Menjawab kebutuhan manusia
Lebih lanjut, menurut dia, Indonesia terpaksa menjadi negara sumber pangan dunia padahal lembaga tersebut justru melakukan hal lain.
“Teknologi pertanian berkelanjutan seharusnya tidak bisa diseragamkan secara global. Setiap negara pasti memiliki local knowledge yang melibatkan masyarakat adat dan sudah memiliki sejarah panjang. Teknologi yang telah dikembangkan oleh masyarakat ratusan tahun sebenarnya sudah dapat mendukung pertanian yang berkelanjutan,” ujarnya.
Dia menambahkan, konsep modern tidak hanya menggunakan teknologi canggih, tetapi makna modern dapat menjawab kebutuhan manusia.

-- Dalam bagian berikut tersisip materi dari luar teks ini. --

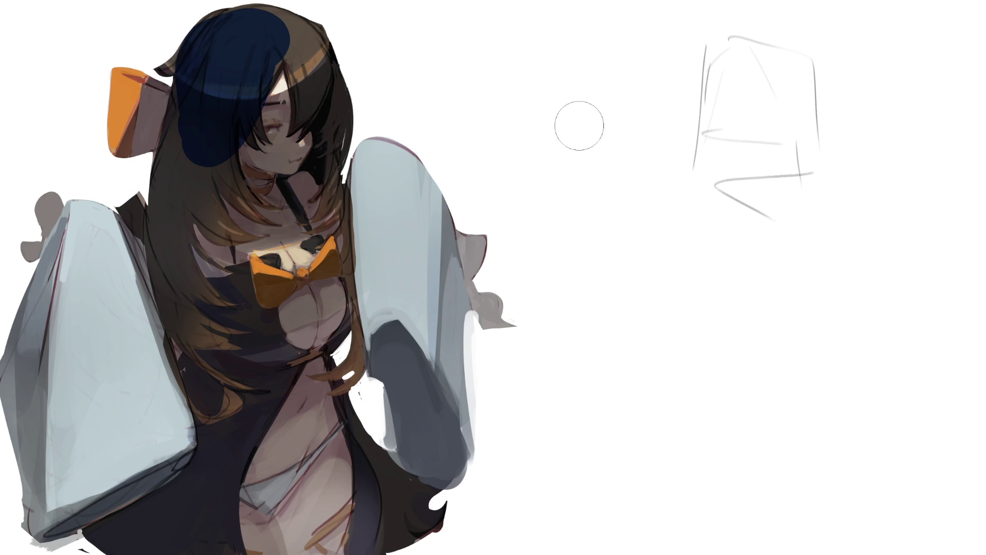
mouse_move(264, 35)
mouse_down()
mouse_move(214, 39)
mouse_move(205, 137)
mouse_up()
key(bracketleft)
key(bracketleft)
key(bracketleft)
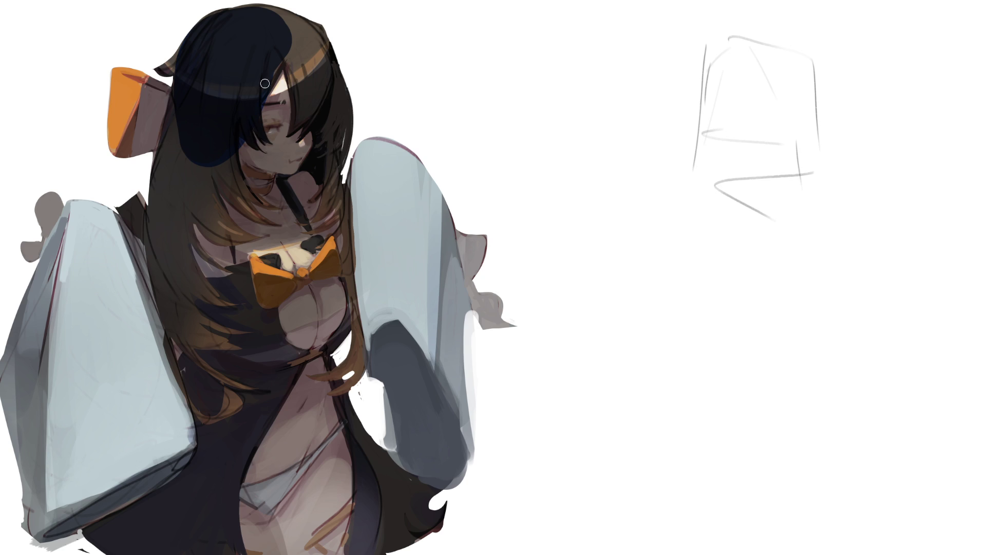
drag(282, 52, 298, 117)
mouse_move(284, 34)
mouse_down()
mouse_move(308, 118)
mouse_move(329, 103)
mouse_up()
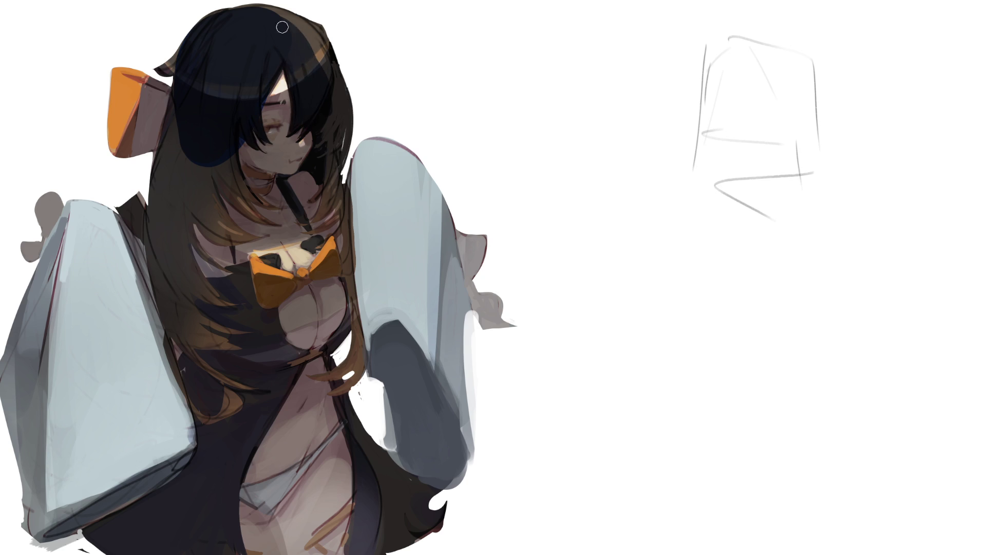
drag(297, 26, 326, 77)
mouse_move(308, 44)
mouse_down()
mouse_move(270, 27)
mouse_move(329, 69)
mouse_up()
mouse_move(286, 25)
mouse_down()
mouse_move(315, 36)
mouse_move(329, 97)
mouse_move(320, 167)
mouse_up()
drag(325, 50, 342, 137)
mouse_move(341, 93)
mouse_down()
mouse_move(343, 150)
mouse_move(311, 201)
mouse_up()
drag(334, 161, 316, 220)
mouse_move(340, 189)
mouse_down()
mouse_move(320, 212)
mouse_move(341, 224)
mouse_up()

Teknik bertani lokal yang mungkin dianggap “kuno” sebenarnya modern dan lebih efisien. Teknologi tidak perlu dikotomi, teknologi modern sebenarnya bisa dimaknai berbeda di setiap daerah.
“Teknologi pada masanya dan filosofisnya (bersifat) sepanjang masa, apa yang sustainable apa yang cocok dalam konteks waktu itulah teknologi. Jadi kita harus melihat teknologi dengan perkembangan masyarakatnya,” tambahnya.
Menurutnya, setiap komponen teknologi pertanian yang dikembangkan masyarakat setempat memiliki nilai spiritual dan filosofis yang tinggi, tidak hanya fungsional dan mekanis. Teknologi ini telah diturunkan dari generasi ke generasi, dan ternyata tahan lama dan lebih berkelanjutan.
“Untuk menguatkan keberjalinan local knowledge dengan pertanian yang berkelanjutan tentu terdapat beberapa instrumen yang harus dimiiliki. Di antaranya harus memiliki ideologi guna membangun kesadaran dan kemandirian, politik yang berpihak pada desa, ekonomi yang berpihak kepada masyarakat desa, pendidikan yang mendorong kemandirian dan inovasi beridkari, dan praktik melalui insentif yang jelas,” tutupnya.